Aim: To assess the impact on health outcomes in the mother and her infant when GDM is diagnosed at different gestational ages. Methods: Two systematic reviews compared pregnancy outcomes in women diagnosed with GDM at different times; the first compared earlier than recommended in New Zealand (< 24 weeks’ gestation) with current timing (≥ 24 weeks’ gestation); and the second compared within or close to the gestational age recommended (≥ 24 to 28 weeks’ gestation) with later diagnosis (> 28 weeks’ gestation). A cohort study, using contemporary New Zealand data from the TARGET randomised Trial, compared maternal and infant health outcomes when GDM was diagnosed as currently recommended (≥ 24 to 28 weeks’ completed gestation) with later diagnosis (≥ 29 weeks’ gestation). Findings: An increased requirement for oral hypoglycaemic and insulin for glycaemic control, decreased maternal weight gain during pregnancy, and increased perinatal mortality was found when GDM was diagnosed at < 24 weeks’ gestation compared with later. When GDM was diagnosed ≥ 24 to 28 completed weeks’ gestation compared with later, there was a reduction in the risk of pre-eclampsia, fewer vaginal births, an increase in insulin use for glycaemic control and an increased risk of neonatal respiratory distress syndrome. In the cohort study, women diagnosed with GDM in the Early Diagnosis Group compared with the Late Diagnosis Group were more likely to need pharmacological therapy (Relative Risk (RR) 0.84, 95% Confidence Interval (CI) 0.71, 0.99, P = 0.03) particularly insulin (RR 0.66, 95% CI 0.52,0.84, P < 0.001), infant birth weight was lower (mean, 3311 vs 3451 gm, p < 0.001 z score 0.15; p=0.02), and risk of infant death or serious morbidities trended lower (1.18% versus 2.89%, RR 2.45, 95% CI 0.98, 6.11, P = 0.06).
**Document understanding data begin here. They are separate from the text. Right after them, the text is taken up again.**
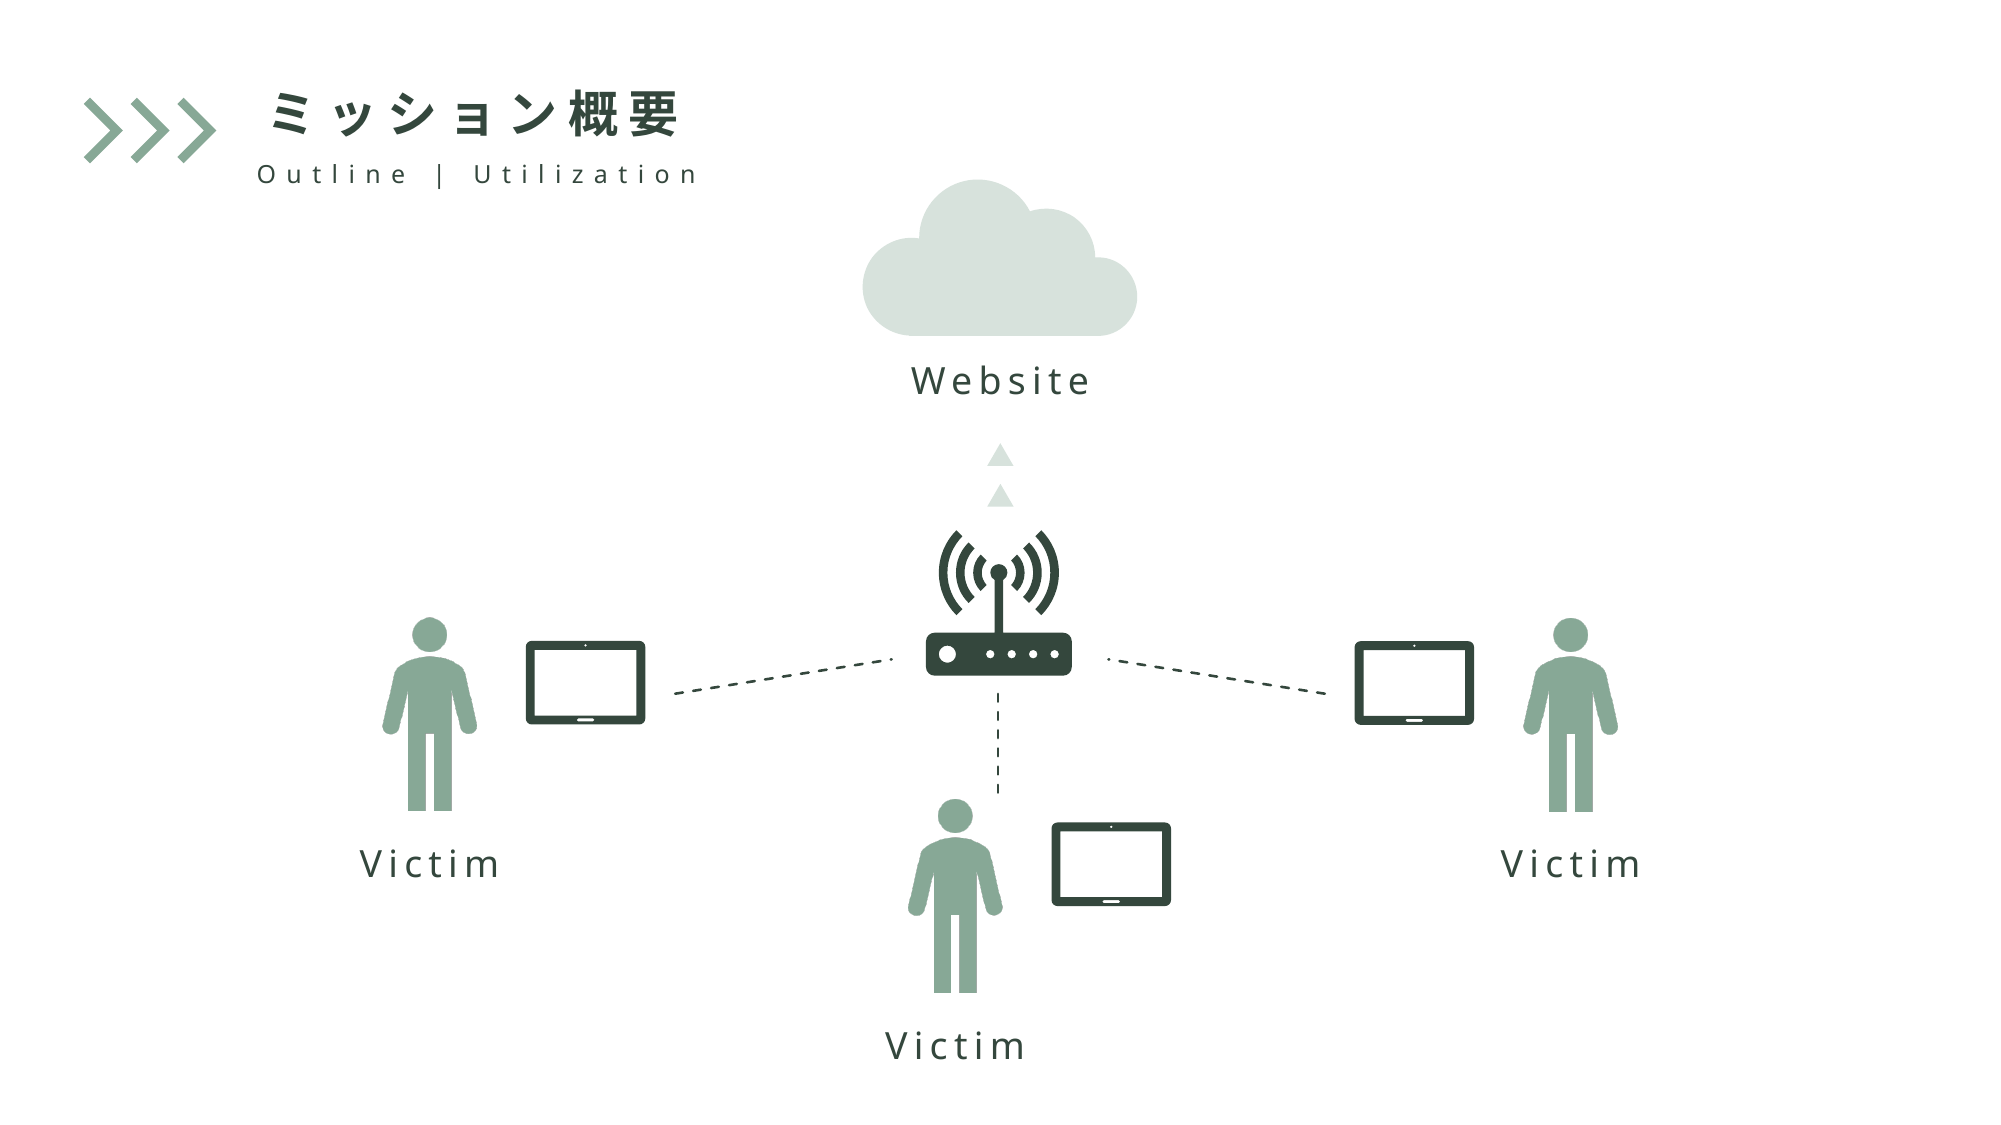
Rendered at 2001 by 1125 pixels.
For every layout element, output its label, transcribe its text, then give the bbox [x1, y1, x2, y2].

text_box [987, 443, 1014, 507]
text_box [827, 792, 1171, 1075]
text_box [175, 96, 218, 165]
text_box ミッション概要 [251, 75, 695, 151]
text_box Website [872, 349, 1128, 409]
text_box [925, 530, 1072, 676]
text_box [862, 179, 1138, 336]
text_box [129, 96, 172, 165]
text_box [301, 611, 646, 894]
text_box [1108, 659, 1325, 694]
text_box [82, 96, 125, 165]
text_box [675, 659, 892, 694]
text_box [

Conclusions: Women where GDM was diagnosed earlier were more likely to need pharmacological therapy for glycaemic control and the current available evidence on health outcomes suggest some short-term benefits but also harms. The optimal timing for diagnosis of GDM needs assessment by high quality randomised trials that should report on all relevant maternal, fetal and infant outcomes.